Abhilfe gegen die ungesunde Nähe schafft etwa die Ausbildung von jungen Journalisten, denen von Beginn an eingeschärft werden muss, dass ihre Loyalität den Lesern und Bürgern gilt – und nicht vermeintlichen Freunden in Politik und Wirtschaft.
Der Politik geht es immer nur um den Machterhalt
KURIER-Fazit: Nicht nur, aber auch
Politiker können nur als Politiker tätig werden, wenn sie gewählt werden. Schwierig wird es, wenn Politiker rein auf Stimmenmaximierung aus sind und das große Ganze, das Allgemeinwohl, nicht im Blick haben
Ein Beispiel: Vor der oberösterreichischen Landtagswahl 2021 blieben Corona-Maßnahmen, die von Experten so dringend gefordert wurden, aus. Nach der Wahl folgte ein Lockdown, die Impfpflicht wurde diskutiert, eine Impfgegner-Partei gewann an Boden. Vor der nächsten Landtagswahl wurde die Impfpflicht abgeschafft.

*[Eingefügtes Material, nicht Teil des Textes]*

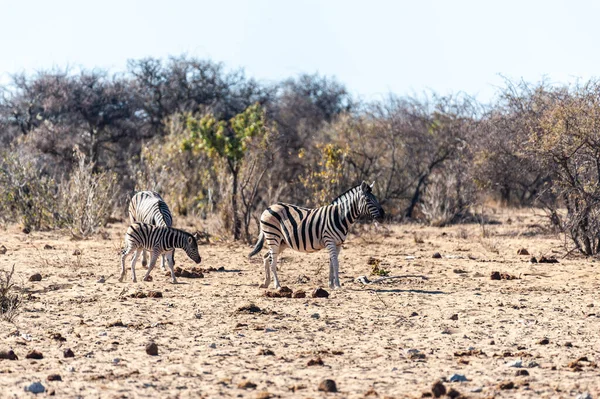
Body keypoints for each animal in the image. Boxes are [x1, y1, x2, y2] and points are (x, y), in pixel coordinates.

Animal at [248, 182, 384, 290]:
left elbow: (331, 262)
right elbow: (336, 263)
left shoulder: (338, 243)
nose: (383, 214)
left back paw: (266, 283)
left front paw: (331, 284)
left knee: (266, 257)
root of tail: (269, 207)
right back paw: (277, 285)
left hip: (282, 241)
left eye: (376, 198)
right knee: (272, 261)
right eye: (368, 200)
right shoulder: (330, 240)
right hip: (273, 236)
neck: (340, 216)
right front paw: (338, 285)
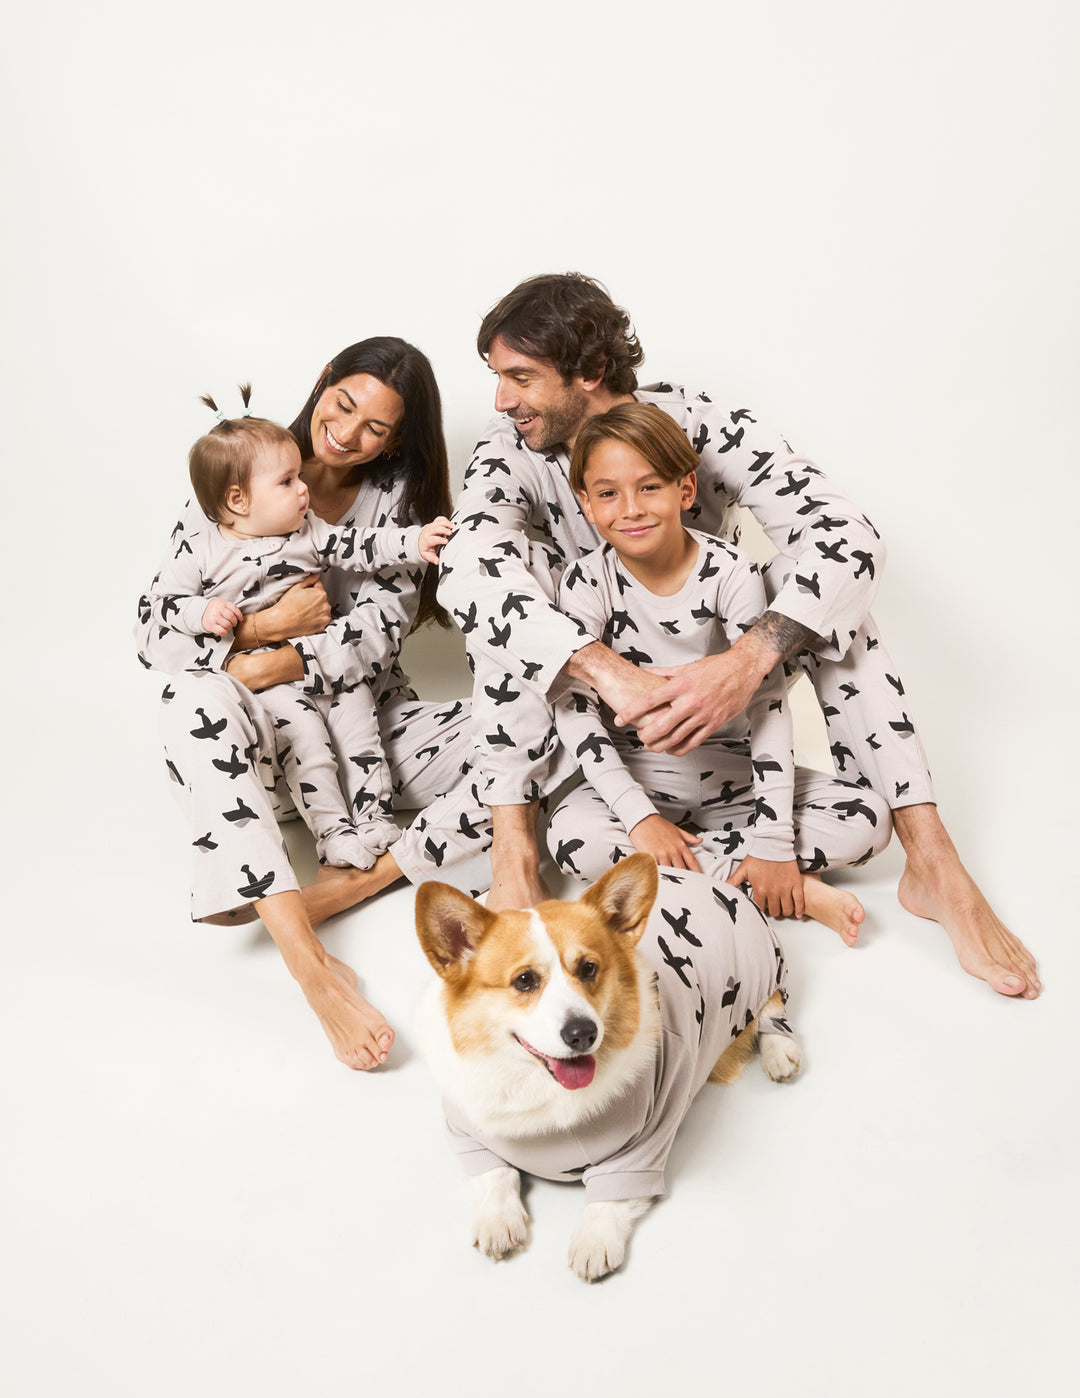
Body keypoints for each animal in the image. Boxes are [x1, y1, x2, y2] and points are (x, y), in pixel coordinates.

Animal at [416, 844, 793, 1280]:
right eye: (525, 980)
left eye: (588, 968)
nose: (582, 1033)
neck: (537, 1091)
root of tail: (725, 888)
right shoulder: (465, 1132)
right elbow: (495, 1174)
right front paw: (497, 1223)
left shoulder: (643, 1149)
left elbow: (607, 1200)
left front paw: (593, 1245)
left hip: (762, 973)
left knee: (774, 1009)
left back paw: (781, 1055)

Sebastian Kurz wurde quer durch seine Karriere vorgeworfen, er sei Populist, ihm ginge es nur um Machterhalt. Mit dem „Beinschab-Tool“ trieb es seine ÖVP auf die Spitze: Nicht nur haben die Türkisen populäre Politik gemacht, sie haben ihre Politik populär gemacht – mit frisierten Umfragen.
Auch die Grünen müssen sich den Vorwurf gefallen lassen, für den Verbleib in der Regierung ihre Werte zu vernachlässigen. Etwa, wenn es um Transparenz, Anti-Korruption oder Asylpolitik geht. Offenbar schafft es derzeit aber keine Partei, glaubwürdig für die Menschen einzustehen: Laut Integral-Studie sagen 41 Prozent, dass keine Partei für sie Lösungen anbiete.